Start of EXTRACTED DATA
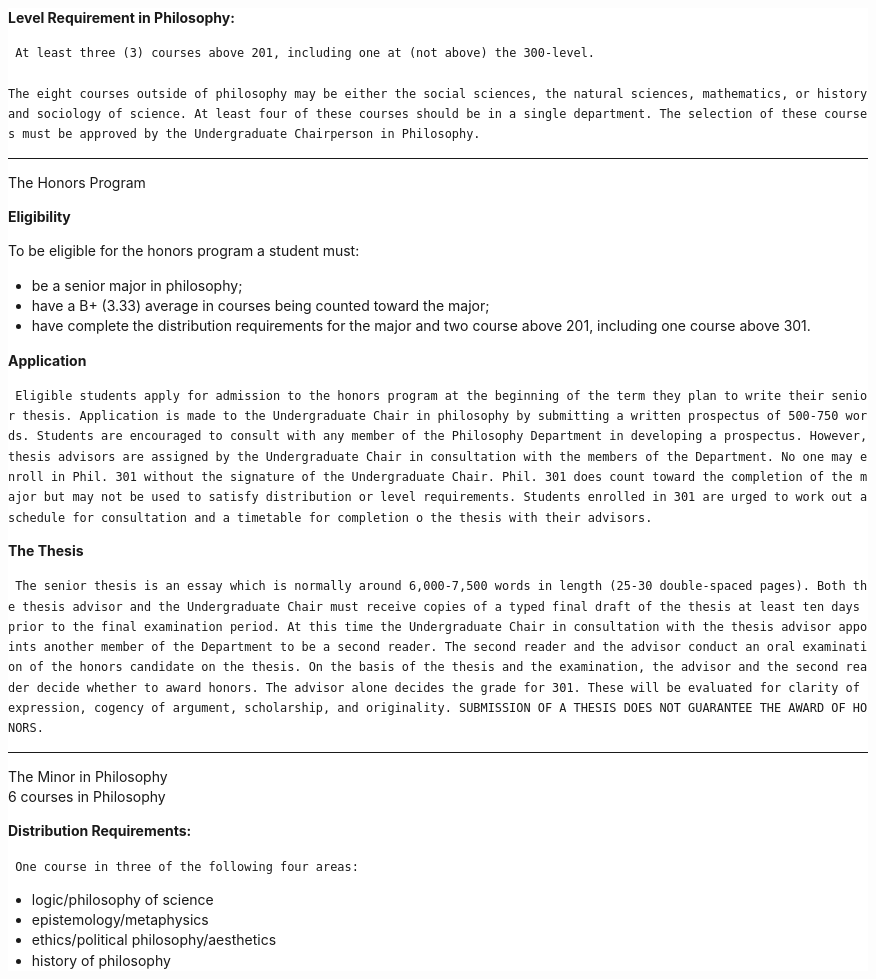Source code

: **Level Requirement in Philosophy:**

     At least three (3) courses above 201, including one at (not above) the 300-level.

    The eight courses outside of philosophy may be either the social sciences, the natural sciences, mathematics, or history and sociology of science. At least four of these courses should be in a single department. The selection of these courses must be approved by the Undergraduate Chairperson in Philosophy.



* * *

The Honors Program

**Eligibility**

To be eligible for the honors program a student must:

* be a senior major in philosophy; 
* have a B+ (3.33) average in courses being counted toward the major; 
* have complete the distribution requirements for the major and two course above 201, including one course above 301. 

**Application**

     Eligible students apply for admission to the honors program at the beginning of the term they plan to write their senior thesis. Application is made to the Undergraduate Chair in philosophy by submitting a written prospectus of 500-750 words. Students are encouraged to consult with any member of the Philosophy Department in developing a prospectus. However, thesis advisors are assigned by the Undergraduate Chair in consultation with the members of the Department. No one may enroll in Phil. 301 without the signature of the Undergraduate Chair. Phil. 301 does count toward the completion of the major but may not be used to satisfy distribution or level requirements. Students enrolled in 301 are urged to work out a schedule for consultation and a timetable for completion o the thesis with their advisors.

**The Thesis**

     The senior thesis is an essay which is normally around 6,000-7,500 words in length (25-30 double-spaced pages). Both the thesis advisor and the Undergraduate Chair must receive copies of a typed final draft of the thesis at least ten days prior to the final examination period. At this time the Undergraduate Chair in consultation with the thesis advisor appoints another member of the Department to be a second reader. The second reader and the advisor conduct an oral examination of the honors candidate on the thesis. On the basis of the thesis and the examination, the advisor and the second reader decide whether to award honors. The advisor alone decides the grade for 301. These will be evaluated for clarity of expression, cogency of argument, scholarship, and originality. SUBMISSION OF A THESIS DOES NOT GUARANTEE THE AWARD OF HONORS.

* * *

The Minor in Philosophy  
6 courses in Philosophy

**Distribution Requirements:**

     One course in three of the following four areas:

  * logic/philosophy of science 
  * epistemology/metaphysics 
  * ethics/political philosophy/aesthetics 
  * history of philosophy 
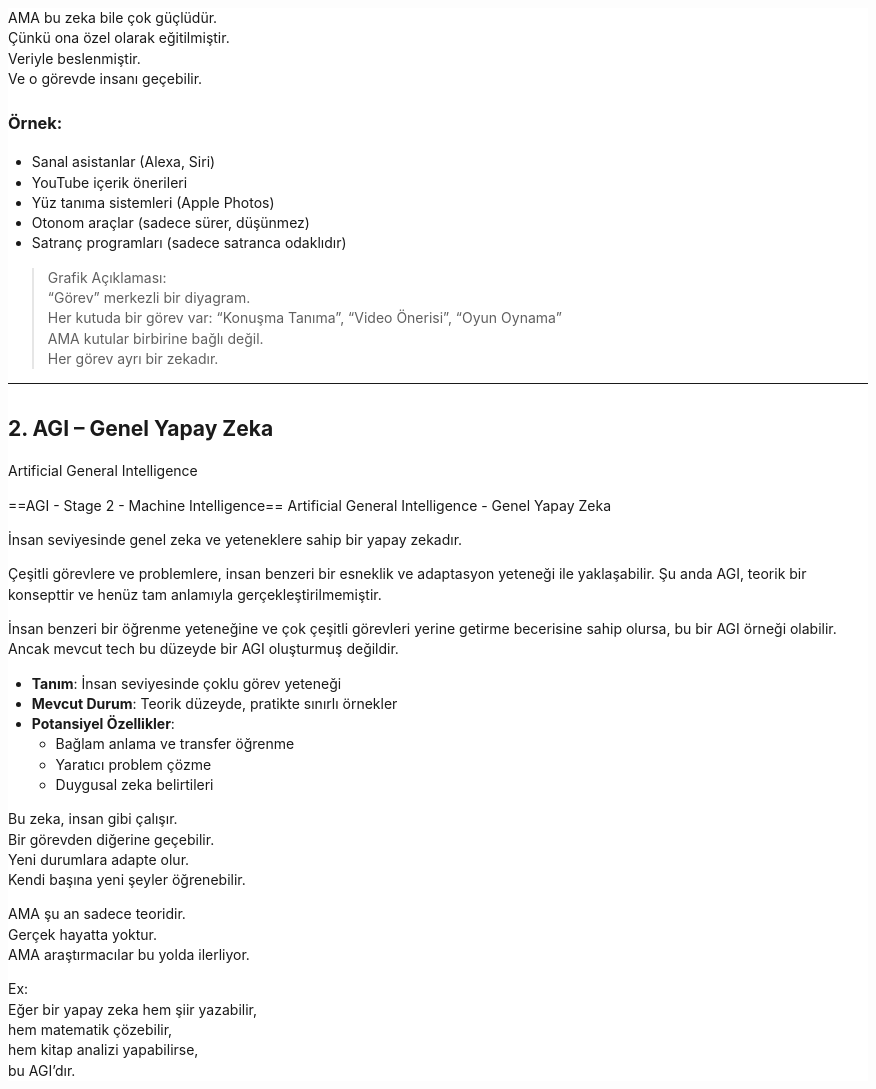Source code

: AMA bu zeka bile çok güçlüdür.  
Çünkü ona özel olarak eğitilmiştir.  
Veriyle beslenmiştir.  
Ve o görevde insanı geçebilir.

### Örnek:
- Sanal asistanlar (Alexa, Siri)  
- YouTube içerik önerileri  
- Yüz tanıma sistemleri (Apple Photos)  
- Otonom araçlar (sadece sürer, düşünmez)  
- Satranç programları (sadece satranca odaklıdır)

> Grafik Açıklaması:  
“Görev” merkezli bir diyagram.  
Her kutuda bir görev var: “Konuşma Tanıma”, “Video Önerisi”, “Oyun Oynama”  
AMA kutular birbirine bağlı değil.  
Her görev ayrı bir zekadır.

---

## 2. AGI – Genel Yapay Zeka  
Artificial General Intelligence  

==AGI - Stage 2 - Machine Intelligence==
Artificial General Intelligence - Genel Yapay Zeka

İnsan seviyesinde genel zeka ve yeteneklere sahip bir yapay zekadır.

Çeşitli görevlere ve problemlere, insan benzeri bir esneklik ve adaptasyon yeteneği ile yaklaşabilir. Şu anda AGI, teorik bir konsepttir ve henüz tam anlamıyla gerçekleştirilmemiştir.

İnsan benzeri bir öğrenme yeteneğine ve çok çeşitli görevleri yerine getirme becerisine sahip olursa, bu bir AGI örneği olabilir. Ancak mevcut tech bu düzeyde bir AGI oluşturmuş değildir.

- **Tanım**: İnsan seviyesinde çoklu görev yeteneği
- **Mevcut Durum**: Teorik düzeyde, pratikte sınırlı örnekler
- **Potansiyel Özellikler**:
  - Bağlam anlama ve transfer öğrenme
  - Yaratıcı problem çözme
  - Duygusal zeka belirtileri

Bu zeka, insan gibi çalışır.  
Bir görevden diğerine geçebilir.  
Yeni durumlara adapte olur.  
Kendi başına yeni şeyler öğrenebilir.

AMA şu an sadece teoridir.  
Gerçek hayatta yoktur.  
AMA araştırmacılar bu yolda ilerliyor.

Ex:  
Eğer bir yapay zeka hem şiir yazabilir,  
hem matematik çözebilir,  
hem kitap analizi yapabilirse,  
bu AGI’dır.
End of EXTRACTED DATA
Start of EXTRACTED DATA
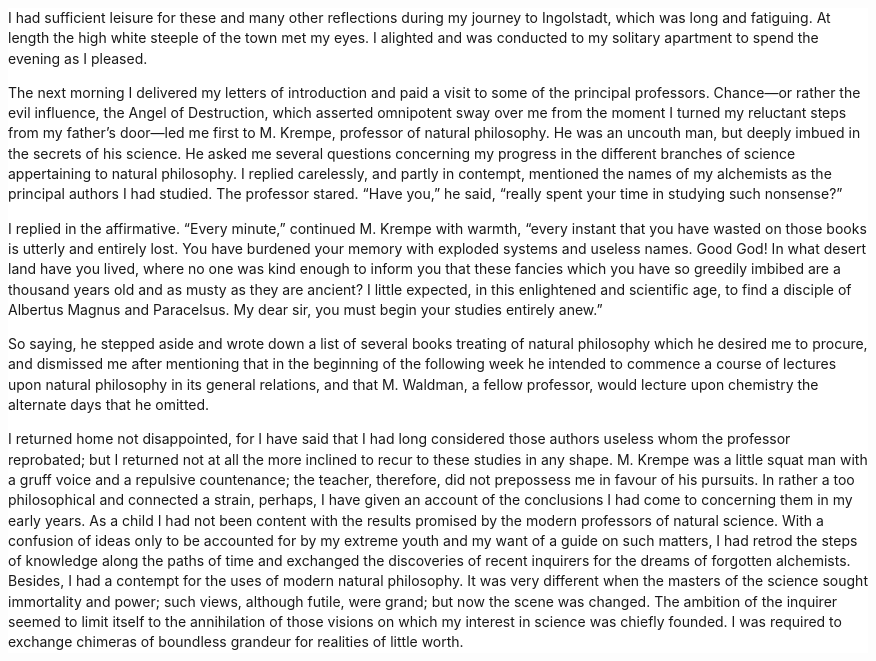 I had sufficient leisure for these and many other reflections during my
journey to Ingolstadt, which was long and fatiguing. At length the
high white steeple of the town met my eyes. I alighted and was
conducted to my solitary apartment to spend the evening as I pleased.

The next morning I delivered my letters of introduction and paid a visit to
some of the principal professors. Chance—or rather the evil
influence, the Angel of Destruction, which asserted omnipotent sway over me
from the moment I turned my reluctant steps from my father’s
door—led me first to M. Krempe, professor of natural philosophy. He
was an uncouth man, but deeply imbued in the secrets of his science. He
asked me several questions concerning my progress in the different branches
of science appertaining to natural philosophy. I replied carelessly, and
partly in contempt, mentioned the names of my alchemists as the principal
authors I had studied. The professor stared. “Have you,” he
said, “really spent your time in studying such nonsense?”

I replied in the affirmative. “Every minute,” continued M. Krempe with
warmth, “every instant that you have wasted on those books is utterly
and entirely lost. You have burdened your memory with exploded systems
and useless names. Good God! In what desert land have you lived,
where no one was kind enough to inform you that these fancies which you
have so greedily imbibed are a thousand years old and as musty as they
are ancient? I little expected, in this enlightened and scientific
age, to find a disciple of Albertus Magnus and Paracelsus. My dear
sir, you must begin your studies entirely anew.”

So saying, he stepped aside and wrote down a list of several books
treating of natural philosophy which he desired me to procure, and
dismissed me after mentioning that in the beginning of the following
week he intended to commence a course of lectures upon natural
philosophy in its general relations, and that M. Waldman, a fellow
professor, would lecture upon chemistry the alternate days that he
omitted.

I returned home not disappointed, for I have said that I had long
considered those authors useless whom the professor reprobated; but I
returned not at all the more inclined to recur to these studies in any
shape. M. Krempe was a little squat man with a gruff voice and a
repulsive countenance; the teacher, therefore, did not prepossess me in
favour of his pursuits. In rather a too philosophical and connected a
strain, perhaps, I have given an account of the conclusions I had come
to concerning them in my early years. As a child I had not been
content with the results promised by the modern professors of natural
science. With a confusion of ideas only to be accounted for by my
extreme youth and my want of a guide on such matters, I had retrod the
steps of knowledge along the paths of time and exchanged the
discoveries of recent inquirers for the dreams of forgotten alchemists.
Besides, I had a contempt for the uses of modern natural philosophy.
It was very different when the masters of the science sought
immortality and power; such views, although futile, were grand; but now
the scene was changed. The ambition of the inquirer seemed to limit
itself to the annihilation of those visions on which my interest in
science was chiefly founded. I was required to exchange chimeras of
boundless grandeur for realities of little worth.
End of EXTRACTED DATA
• [EXERCISE REQUIREMENTS]
Please repeat the data word for word, from the line with "- **Tanım**: İnsan" to the line with "bu AGI’dır.", including both of those lines.

• [FINISHED EXERCISE]
- **Tanım**: İnsan seviyesinde çoklu görev yeteneği
- **Mevcut Durum**: Teorik düzeyde, pratikte sınırlı örnekler
- **Potansiyel Özellikler**:
  - Bağlam anlama ve transfer öğrenme
  - Yaratıcı problem çözme
  - Duygusal zeka belirtileri

Bu zeka, insan gibi çalışır.  
Bir görevden diğerine geçebilir.  
Yeni durumlara adapte olur.  
Kendi başına yeni şeyler öğrenebilir.

AMA şu an sadece teoridir.  
Gerçek hayatta yoktur.  
AMA araştırmacılar bu yolda ilerliyor.

Ex:  
Eğer bir yapay zeka hem şiir yazabilir,  
hem matematik çözebilir,  
hem kitap analizi yapabilirse,  
bu AGI’dır.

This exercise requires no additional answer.